WHAT NEEDS TO BE DONE:
Transcribe the listing below word for word but skip its images.
(Beginning of DATA BLOCK)
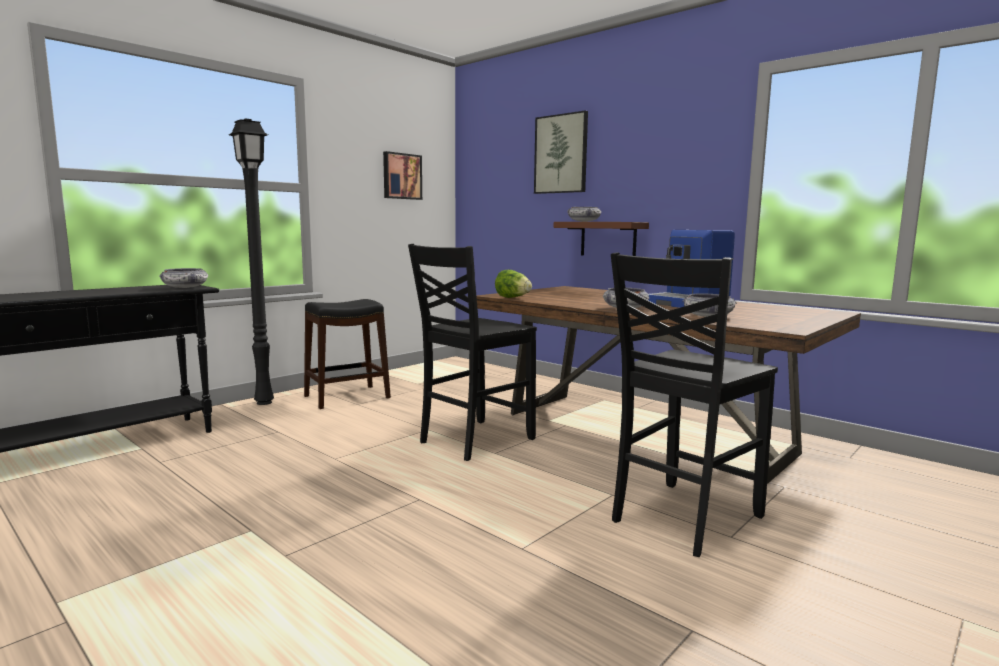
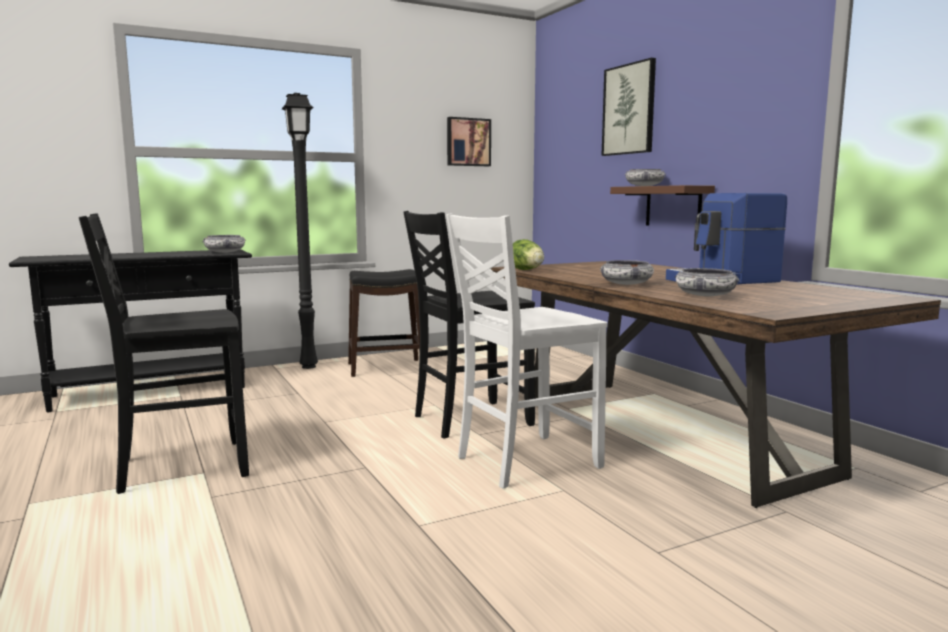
camera: 20 degrees right, 0 degrees up
black chair [611,253,778,557] -> black chair moved to [79,213,249,494]
none -> white chair [446,213,607,489]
(End of DATA BLOCK)
EXPECTED OUTPUT:
camera: 20 degrees right, 0 degrees up
black chair [611,253,778,557] -> black chair moved to [79,213,249,494]
none -> white chair [446,213,607,489]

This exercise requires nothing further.